Parce que quand je lis des choses comme ça, je suis pensif :

Cependant, en pratique, pour autant que je sache, nous 
n'avons jamais vu d'exploitation de ces bugs, et pour de 
bonnes raisons : d'abord, une majorité de ces bugs n'est 
probablement pas réellement exploitable, à plus forte 
raison avec l'ASLR et la DEP. Mais surtout, ces bugs ont 
toujours été faciles à corriger, donc ils ont simplement 
été corrigés avant d'avoir pu être largement exploités.

En dehors du fait que des failles qualifiées de non exploitables par un éditeur se révèlent parfois exploitables dans les faits, je trouve qu'en appeler à ALSR et DEP[1] est un peu léger.

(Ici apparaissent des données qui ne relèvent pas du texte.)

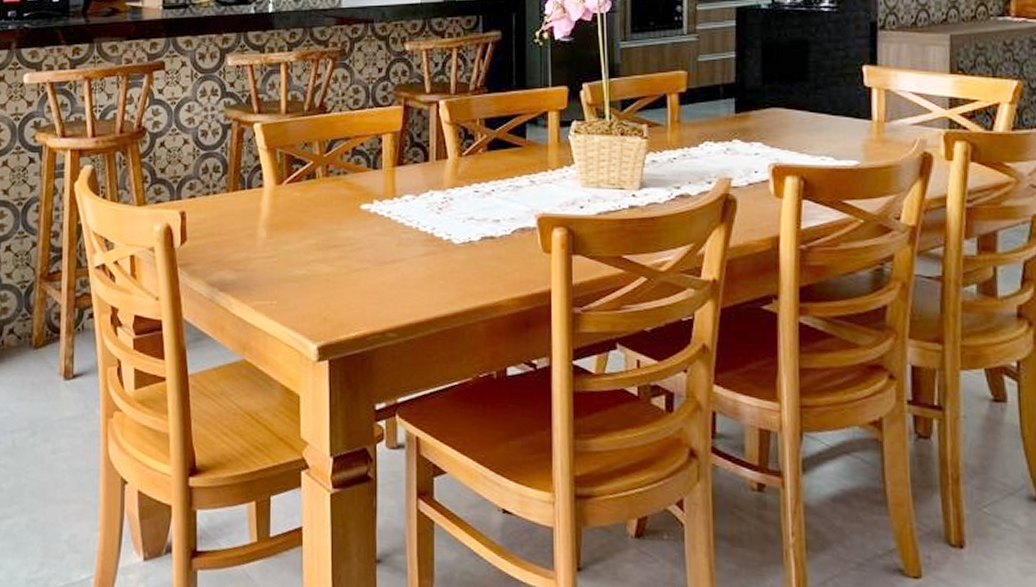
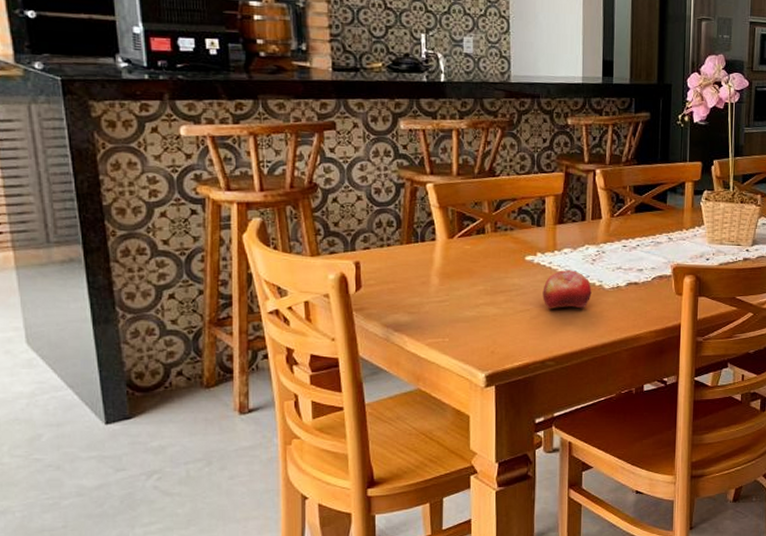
fruit: none [381,221,439,268] -> present [542,270,592,309]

Surtout quand on se permet de lancer plus haut :

La sécurité des navigateurs est un sujet trop vaste pour 
qu'une ou deux techniques en particulier puissent faire 
une grande différence au total.

Et ce quand, en particulier, la disponibilité d'ASLR et DEP n'ont pas empêché certains plugins de se faire continuellement exploiter "in the wild"...


Bref, tout ça pour dire que si chez Mozilla vous jugez plus pertinent d'attaquer le sujet de la sécurité de Firefox autrement qu'avec une sandbox, soit. Que si vos développeurs ressentent le besoin de défendre la pertinence de vos choix devant des analyses biaisées, soit encore. Mais de grâce, épargnez-nous la mauvaise foi que vous reprochez aux autres...

Notes

[1] Mécanismes dont je ne nie cependant pas l'importance.